И слоняешься из комнаты в комнату, и опять неприятности с учителем и со старшими. Я брожу по дому днем, пытаясь угадать, откуда может прийти опасность; по ночам я плачу. Больше всего меня возмущает несправедливость. Это не моя вина, что я ничего не знаю, не моя вина, что у меня нет письменного стола, за которым я мог бы работать. Виноваты в этом те, которые теперь мучают меня, мучают меня всеми доступными им способами. Глупые, подлые люди, и я всех ненавижу, кроме няни и Зайки.

Я начинаю ненавидеть всех, а что значительно хуже, я не умею этого скрывать, и мою ненависть инстинктивно чувствуют, и это озлобляет против меня.

Однажды, это был день, когда я много плакал, Миша вошел в детскую. Он не любил показывать свою нежность, и мне это нравилось, но в этот день он, по-видимому, заметил, что я был очень подавлен.

– Занимаешься?

Мне хотелось плакать, и дабы этого не случилось, я только кивнул головою, не глядя на него, чтобы он не заметил.

– Ничего, Тигра Лютая. Не тужи! Терпи, казак, атаманом будешь! И меня в школе немало цукали! – Он встал, направился к двери, но остановился.

– Не тужи! Я поговорю с отцом. – И он вышел.

Я узнал от Калины, что он действительно говорил с отцом, но отец ответил, что мной все недовольны, что я мало занимаюсь и непослушен.

– Няня избаловала его. Ему нужна дисциплина. Я начну заниматься с ним сам. Тогда все будет лучше.
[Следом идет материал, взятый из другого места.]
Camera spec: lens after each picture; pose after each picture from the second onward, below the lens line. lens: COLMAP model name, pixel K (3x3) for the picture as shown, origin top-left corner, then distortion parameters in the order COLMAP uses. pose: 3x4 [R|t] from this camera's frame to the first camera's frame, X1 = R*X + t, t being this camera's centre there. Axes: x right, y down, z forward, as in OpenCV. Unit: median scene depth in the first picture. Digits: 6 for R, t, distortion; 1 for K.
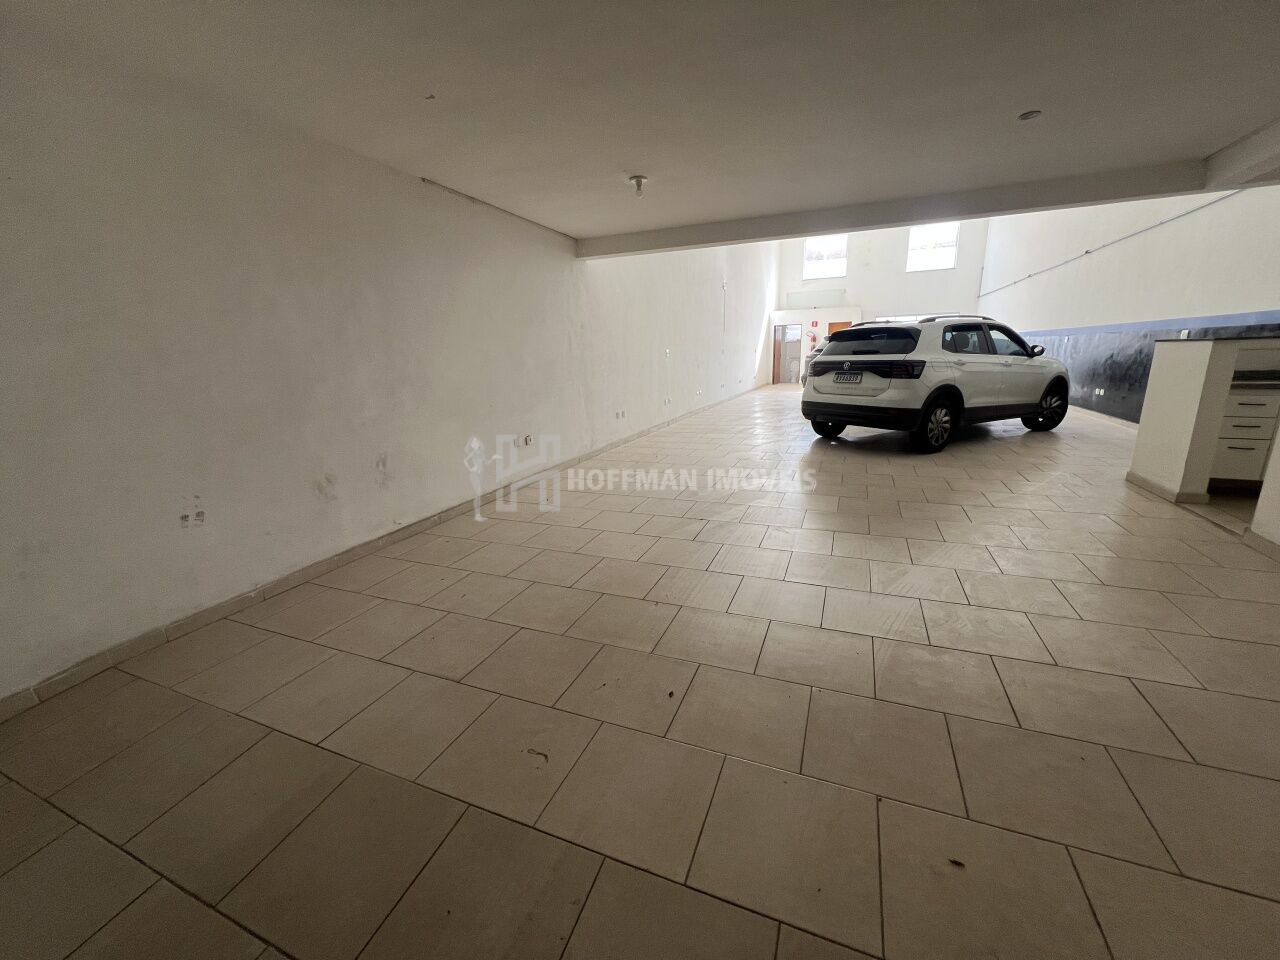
lens RADIAL K [[510.1, 0, 643.3], [0, 510.1, 482.8], [0, 0, 1]] dist [-0.007559, 0.001101]
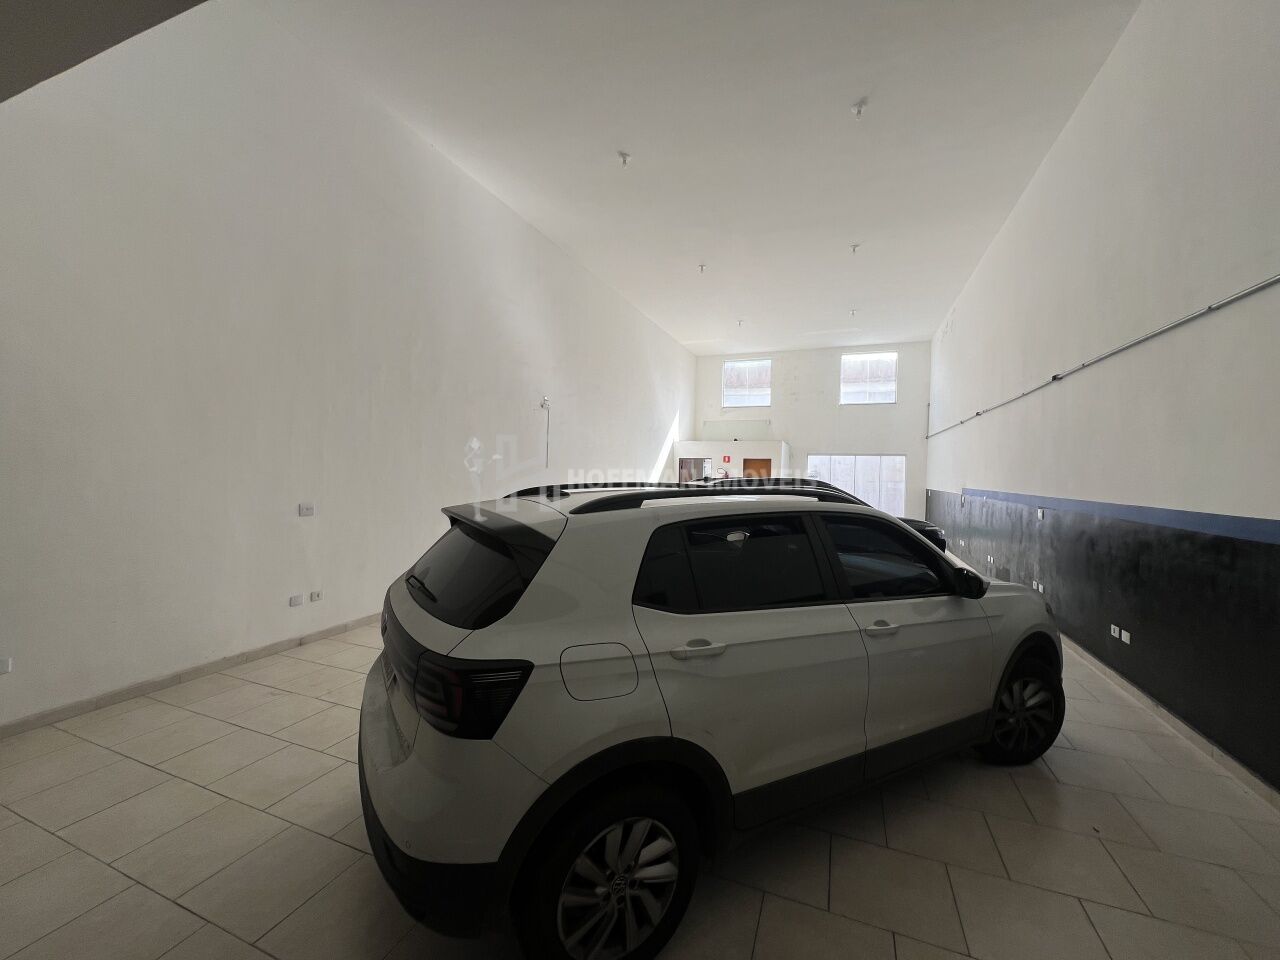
lens RADIAL K [[510.1, 0, 640.3], [0, 510.1, 476.8], [0, 0, 1]] dist [-0.007559, 0.001101]
pose [[0.998523, 0.053439, 0.009770, 0.475393], [-0.049613, 0.970319, -0.236683, -0.215571], [-0.022128, 0.235849, 0.971538, 0.560584]]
– Он хил и бледен, – сказал Миша.

– Да, ты прав. Ну пусть ездит верхом; переговори с Транзе, быть может, он согласится давать ему уроки, – он уже ездит недурно.

И я три раза в неделю стал ездить в манеже с самим Транзе! Понимаете ли, с самим известным Транзе!

Дежурства

Но скоро для меня началась новая, ежедневная мука. Моя вторая сестра Ната объявлена была невестою, и жених ее стал ездить каждый день для выполнения своей жениховской повинности. По тогдашним понятиям, оставлять помолвленных с глазу на глаз считалось неприличным, и при свиданиях кто-нибудь непременно должен был присутствовать. Но кому? Старшей сестре, которой и двадцати лет еще нет, смотреть на воркование двух влюбленных, разумеется, неприлично. Против Ехиды сама невеста протестовала; гувернантка – одна через день ходит в отпуск, а другая учит и гуляет с Зайкой. И так как находят, что я все равно ничего не делаю, а слоняюсь из комнаты в комнату, – в соглядатаи назначают меня.

Каждый день в три часа является счастливый жених с букетом и коробкою конфет. Этого тоже требует обычай… Невеста делает вид, что она удивлена, тронута вниманием, говорит: «Ах, мерси, но к чему это? Прошу вас вперед этого не делать». Жених говорит: «Позвольте уж», – и целует ее руку.

Все на них любуются и из деликатности исчезают помаленьку из комнаты.

Рассаживаемся. Они рядом на диване, я на стуле.

Жених и невеста шепчутся, делают глазки; она краснеет и опускает глаза, – он крутит ус.

Я смотрю на часы, на которых с поднятым мечом стоит римлянин, на Николая I в красном колете, которому конногвардеец подводит коня, на закованного в цепях Прометея, на все, что уже тысячу раз видел. Мне скучно. Я дергаю себя за нос, чешу голову, думаю о том, что мне надо помыть шею мылом, дрыгаю ногами. Потом, вспомнив о своих обязанностях наблюдателя, опять оглядываю порученных мне. Сидят, шепчутся, делают друг другу глазки. И опять от скуки изучаю окружающие предметы, соображаю, где бы после дежурства найти место, чтобы приготовить уроки на завтра, и волнуюсь при мысли, что это едва ли удастся… Потом опять смотрю на римлянина. Тик, тик, тик – мерно тикают часы. Тик, тик, римлянин, тик, тик, меч… и я засыпаю. Мне снится чудный сон. Мытарства мои окончены, я комфортабельно устроился на крыше без опаски. Закованная в цепях Ехида корчится в предсмертных судорогах у моих ног. Приходит учитель, я запускаю в него римлянином, меч падает, учитель идет жаловаться папеньке. Папенька краснеет, шепчется и делает глазки. Мне что-то давит на грудь, я не могу дышать – и просыпаюсь. Оказывается, что пришел Миша и, увидя меня спящим, «запустил мне гусара», т.е. сунул в нос трубочку из свернутой бумаги.